Although the overall disparity in deaths per 1,000 blacks living with HIV fell from 37 percent in 2008 to 13 percent in 2012, their overall death rate in 2012 was still higher, at about 20.5 percent, than whites (18.1 percent) and Hispanics or Latinos (13.9 percent).  

In 2012, an estimated 8,165, or 48 percent, of HIV-linked deaths occurred among black people living with HIV, which was 1.5 times the number of deaths among whites (5,426) and 3.2 times the deaths among Hispanics or Latinos (2,586).

All groups saw a decline in HIV-related deaths, but blacks saw the greatest decline, the CDC noted.

The CDC is conducting an ongoing analysis of trends and disparities in mortality among minorities to improve diagnosis, and linkage and retention in care. For the current report, the organization analyzed data from people ages 13 and older from the National HIV Surveillance System. The CDC’s aim is to reduce disparities in HIV-related health outcomes.

The new report indicated that blacks with HIV are less likely to have their infection diagnosed compared to other races and ethnic groups. Fifteen percent of blacks were unaware of their infection in 2011, compared with 12 percent of whites. And among blacks whose HIV was diagnosed in 2012, only 77 percent were linked to care—lower than the percentage among any other race or ethnicity.

“Early initiation and adherence to antiretroviral therapy has substantial medical benefits for HIV-positive persons and prevention benefits by reducing HIV transmission to HIV-negative partners up to 96 percent,” the CDC stated in a 2013 report.

The new report noted that the data shows all-cause mortality in people diagnosed with HIV, but it does not analyze deaths resulting directly from HIV. As a result, the data doesn’t evaluate potential discrepancies in quality of care among different ethnic groups or races.  

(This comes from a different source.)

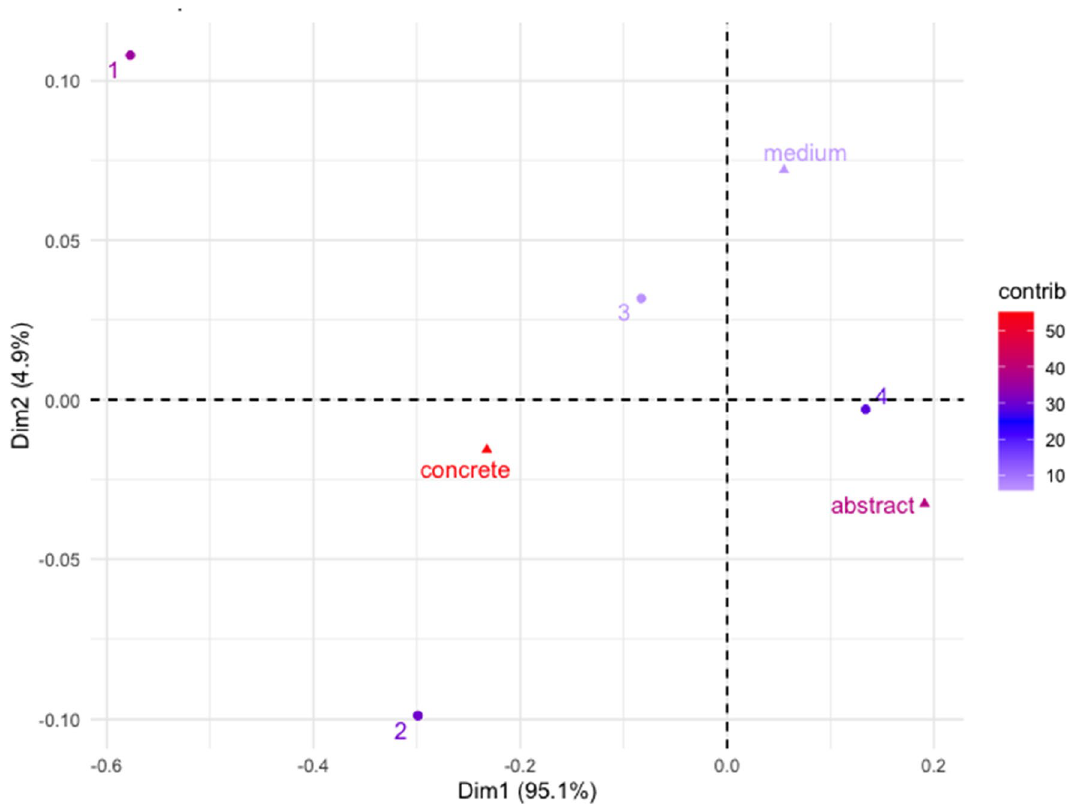
Figure 5. Symmetric plot of Dimensions 1 and 2, with points distribution and their contribution on dimensions. Rows are represented by circles and columns by triangles. The distance between row points or column points represents their relation. Closer points are more similar to each other than more distant points.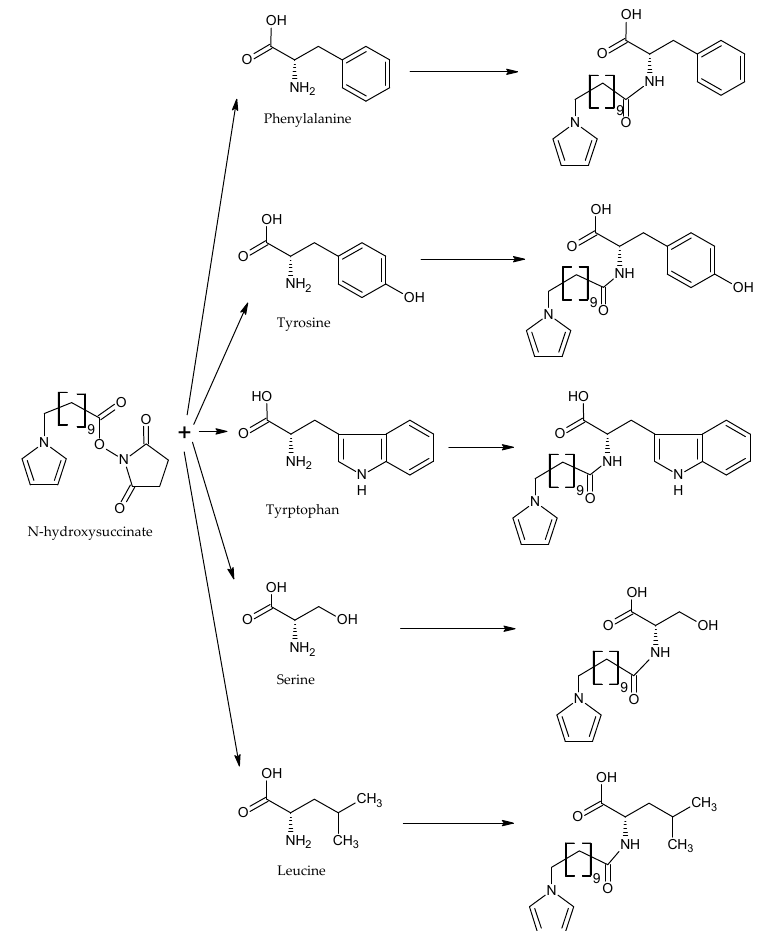
Figure 8. Reactions between N-hydroxy succinate and AAs. Adapted from [50] .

“However, because HIV infection causes immune suppression, which in turn results in fatal comorbidities such as cancers and opportunistic infections, all-cause mortality likely is a better indicator of the actual mortality experience than cause-specific mortality,” the CDC stated.

According to AIDS.gov, more than 1.2 million people in the United States are living with HIV, and almost 1 in 7, or 14 percent, are unaware they are infected. Gay, bisexual and other men who have sex with men, specifically black men who have sex with other men, are most seriously affected by the infection. The CDC estimates that about 1 in 4 new HIV infections is among people ages 13 to 24, and most are unaware that they are infected.